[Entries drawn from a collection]
-- BEGIN --

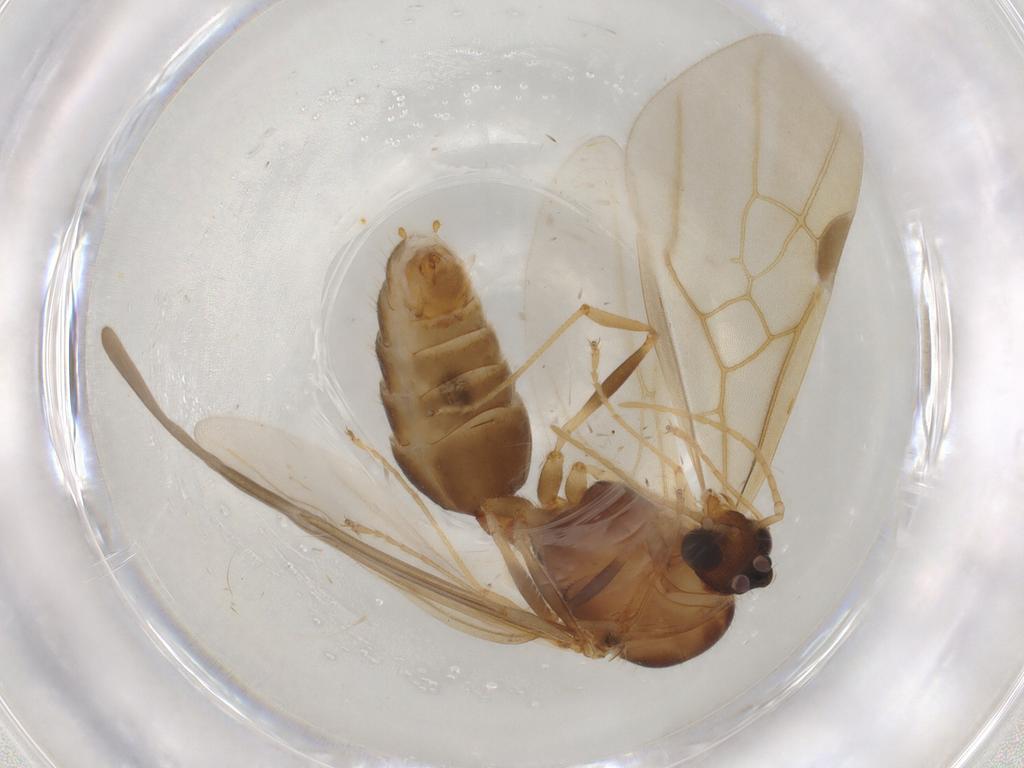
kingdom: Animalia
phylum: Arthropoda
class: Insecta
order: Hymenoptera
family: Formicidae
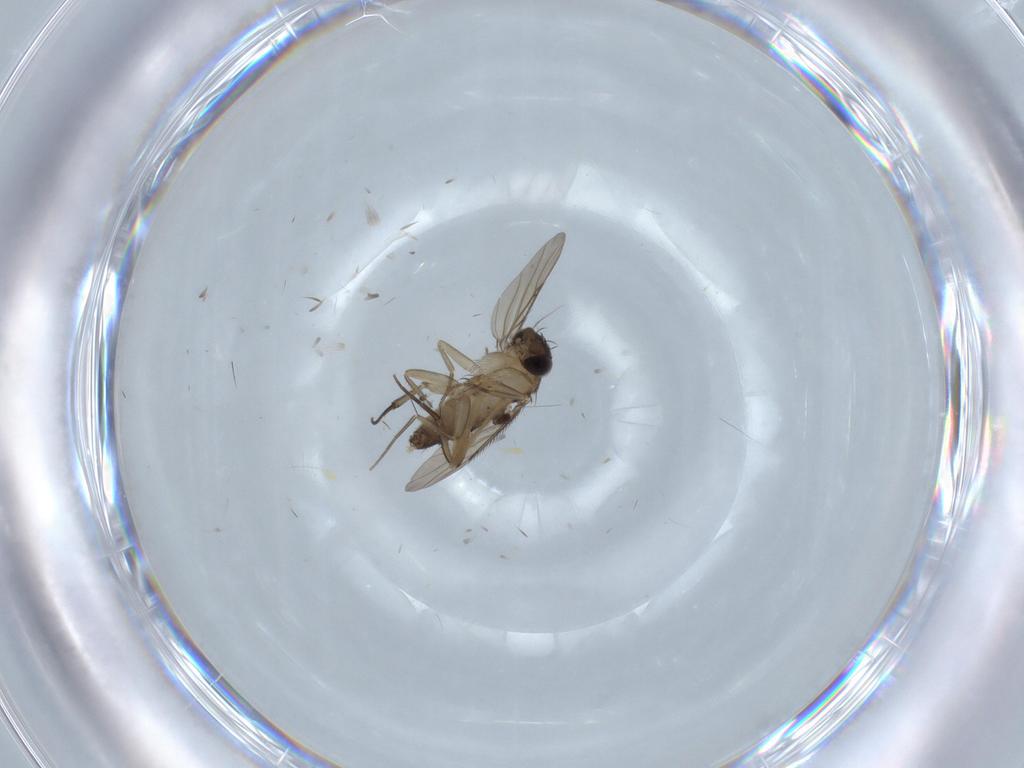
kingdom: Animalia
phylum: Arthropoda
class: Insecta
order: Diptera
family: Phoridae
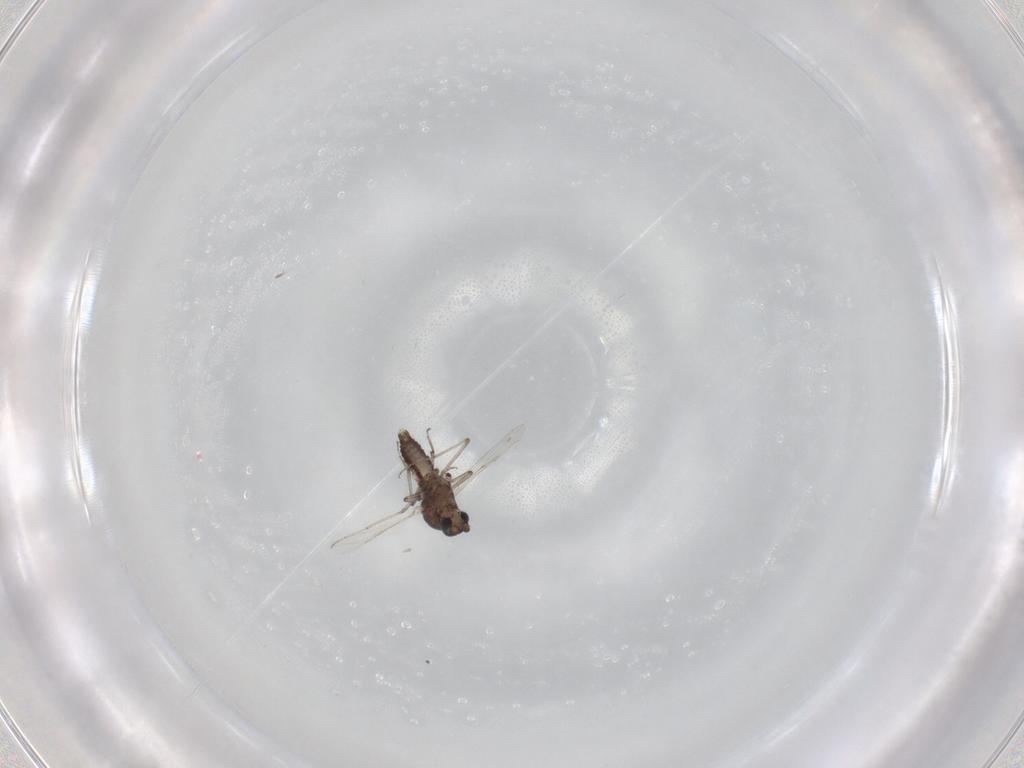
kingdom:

-- END --

▶ [Stated task]
List every line of the records as a numbered list, leaving out blank lines and the pictures.

▶ [Exercise output]
1. kingdom: Animalia
2. phylum: Arthropoda
3. class: Insecta
4. order: Hymenoptera
5. family: Formicidae
6. kingdom: Animalia
7. phylum: Arthropoda
8. class: Insecta
9. order: Diptera
10. family: Phoridae
11. kingdom:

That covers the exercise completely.